Un étudiant a pu assister à son cours d'anthropologie pour la première fois depuis près de deux mois, mardi à l'Université Laval, après avoir obtenu une demi-victoire en Cour supérieure, pour mettre fin aux piquets de grève qui lui bloquaient l'accès.

Quelques heures à peine après la décision du tribunal, Laurent Proulx s'est rendu à son cours, sous le regard des médias qui s'étaient déplacés pour l'événement.

Lors d'un point de presse suivant le jugement, au palais de justice de Québec, M. Proulx s'était réjoui même s'il réclamait une ordonnance du tribunal s'appliquant à l'ensemble de l'établissement.

L'ex-militaire de 24 ans a estimé que l'injonction obtenue ouvre la porte à d'autres recours d'étudiants qui se disent lésés par les moyens de pression déployés en opposition à la hausse des droits de scolarité.

«Le jugement est formel, on rétablit mon accès au cours, pour moi c'est une victoire, a-t-il dit. Je ne trouve pas que c'est une demi-victoire parce que ça ouvre la porte à beaucoup d'étudiants à m'imiter. D'ailleurs je les invite, ceux qui sont brimés dans leurs droits, à faire de même.»

Dans sa décision, le juge Bernard Godbout a circonscrit l'application d'une injonction interlocutoire provisoire d'une durée de 10 jours au cours intitulé «Anthropologie des conflits et de la violence», interrompu depuis le 14 février en raison d'un débrayage des étudiants.

Le magistrat a confié à l'Université Laval la responsabilité d'assurer que le piquetage des étudiants, qui ont voté pour la grève, n'empêche pas l'accès à la salle de classe, où le cours est à l'horaire le mardi après-midi.

Lundi, M. Proulx avait fait valoir au tribunal qu'en le privant de l'accès à ses cours, le mouvement de grève étudiant brimait ses droits et lui causait un préjudice.

L'étudiant avait affirmé qu'il ne pourrait assister à la reprise des cours envisagée actuellement par l'université en raison d'un engagement envers un employeur de sa région, à la date prévue pour la fin de session avant le débrayage.

M. Proulx avait aussi souligné que les perturbations pourraient compromettre sa demande d'admission en droit.

Mardi, le juge Godbout a conclu qu'il y avait urgence d'émettre une injonction. Le magistrat a souligné que l'étudiant pourrait subir un préjudice irréparable en raison de la difficulté d'obtenir une compensation pour tout retard.

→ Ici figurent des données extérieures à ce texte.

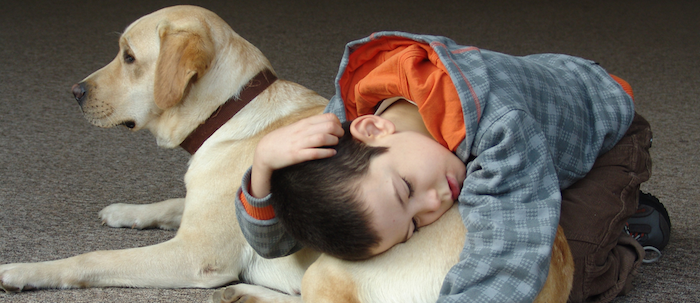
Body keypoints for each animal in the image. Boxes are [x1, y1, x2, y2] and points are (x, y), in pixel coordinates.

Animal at [0, 5, 572, 303]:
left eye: (128, 57)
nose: (74, 91)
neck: (231, 111)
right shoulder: (207, 203)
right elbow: (168, 204)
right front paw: (125, 211)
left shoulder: (195, 256)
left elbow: (92, 259)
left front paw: (25, 270)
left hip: (328, 272)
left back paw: (248, 292)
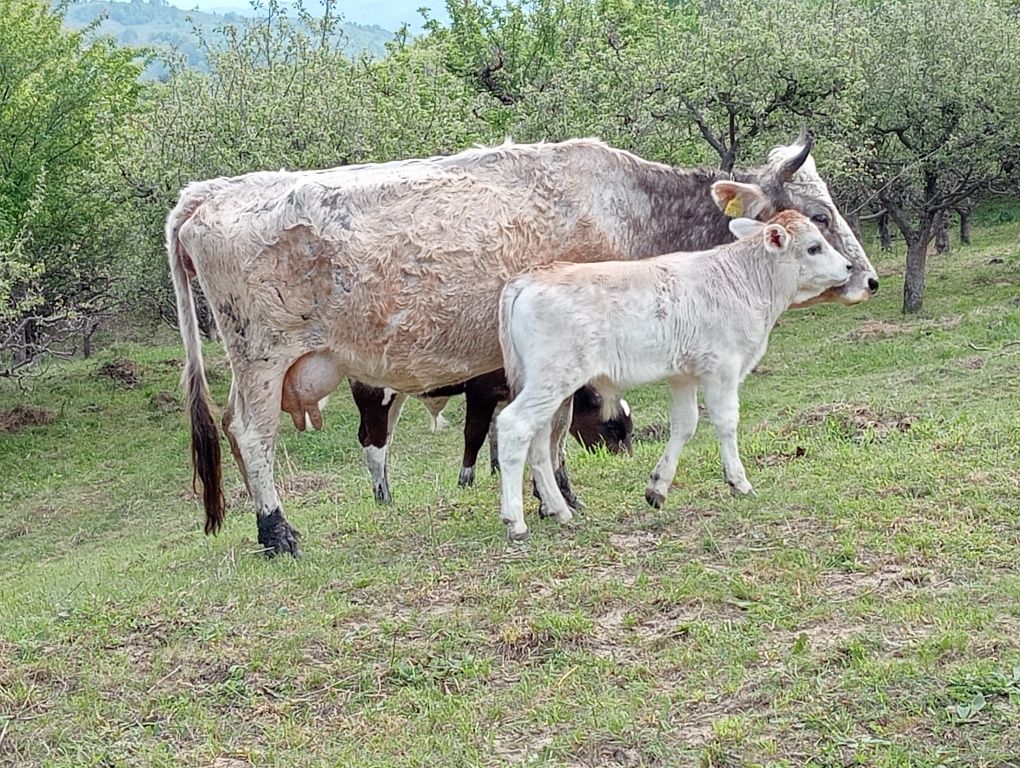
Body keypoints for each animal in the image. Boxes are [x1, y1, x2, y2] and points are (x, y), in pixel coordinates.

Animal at [493, 203, 852, 538]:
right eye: (814, 247)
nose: (848, 266)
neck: (747, 281)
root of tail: (528, 279)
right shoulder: (723, 368)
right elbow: (726, 422)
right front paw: (739, 482)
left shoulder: (683, 374)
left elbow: (685, 425)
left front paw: (657, 488)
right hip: (553, 379)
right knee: (514, 426)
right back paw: (516, 521)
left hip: (548, 386)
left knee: (539, 443)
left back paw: (559, 509)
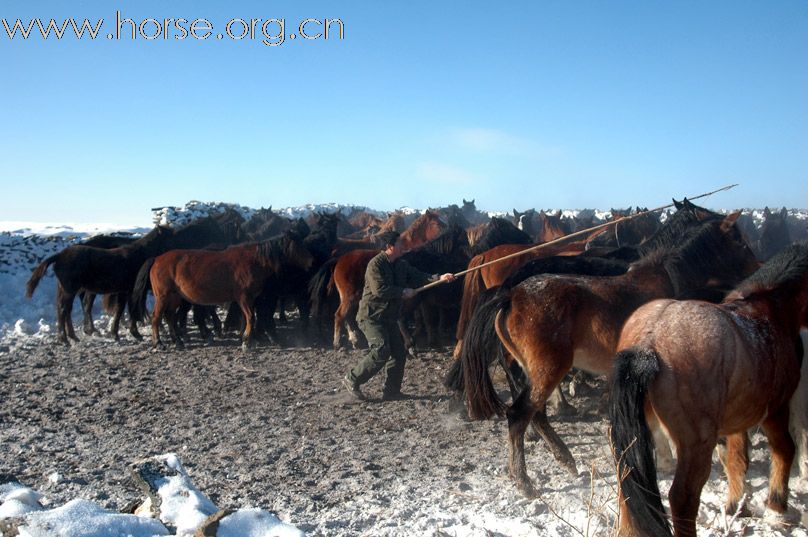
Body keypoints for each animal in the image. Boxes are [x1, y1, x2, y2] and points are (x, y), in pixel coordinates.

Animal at [142, 232, 312, 350]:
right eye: (297, 245)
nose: (311, 262)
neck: (254, 260)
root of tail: (156, 259)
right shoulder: (244, 297)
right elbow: (251, 317)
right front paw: (246, 342)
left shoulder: (248, 299)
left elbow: (247, 318)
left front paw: (247, 338)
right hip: (163, 297)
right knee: (156, 317)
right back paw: (159, 343)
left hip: (175, 297)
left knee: (170, 317)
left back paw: (178, 341)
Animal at [460, 213, 756, 494]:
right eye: (740, 242)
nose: (759, 268)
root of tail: (510, 296)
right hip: (548, 368)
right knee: (519, 415)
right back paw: (524, 481)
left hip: (534, 370)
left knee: (538, 414)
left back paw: (564, 458)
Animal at [608, 241, 808, 536]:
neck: (772, 310)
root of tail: (649, 340)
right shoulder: (774, 411)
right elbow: (784, 450)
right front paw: (776, 506)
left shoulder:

Le juge Godbout a observé que son ordonnance, qui devra faire l'objet d'un débat plus approfondi le 12 avril, n'empêcherait pas les étudiants de manifester mais exigerait plutôt qu'ils ne bloquent pas les accès au cours.

Malgré la porte ouverte à d'autres recours semblables, les représentants d'associations étudiantes ont minimisé l'impact de la décision de la Cour supérieure, en soulignant notamment son caractère temporaire.

Le président de la Coalition des associations d'étudiants de l'Université Laval (CADEUL), Martin Bonneau, a déclaré que les étudiants pourront continuer leurs actions.

«Ce qu'on trouve un peu dommage de ce qu'on a vu aujourd'hui, c'est que le droit d'un individu l'a emporté sur le droit collectif de protester. C'est assez inquiétant pour moi, en tant que société, ce que ça pourrait avoir comme conséquences», a-t-il dit.

La semaine dernière, dans une autre cause présentée par une étudiante du Collège d'Alma qui avançait que les règlements de l'assemblée générale menant à la grève n'avaient pas été respectés, un juge de la Cour supérieure avait ordonné la reprise des cours dans l'institution.

Le Collège d'Alma a par ailleurs été brièvement évacué, mardi, à la suite d'une alerte à la bombe. La situation était de retour à la normale en début d'après-midi. Les policiers de la Sûreté du Québec n'avaient rien trouvé. L'enquête se poursuit afin de mettre la main au collet du plaisantin qui a alerté les autorités.

Dans une troisième cause, à Montréal la semaine dernière, Guillaume Charette, inscrit en droit à l'Université de Montréal, avait vu sa requête déboutée en Cour supérieure par le juge Luc Lefebvre.

Il soutenait que les étudiants qui ont payé pour des cours devraient avoir le droit de les suivre sans obstruction ou harcèlement.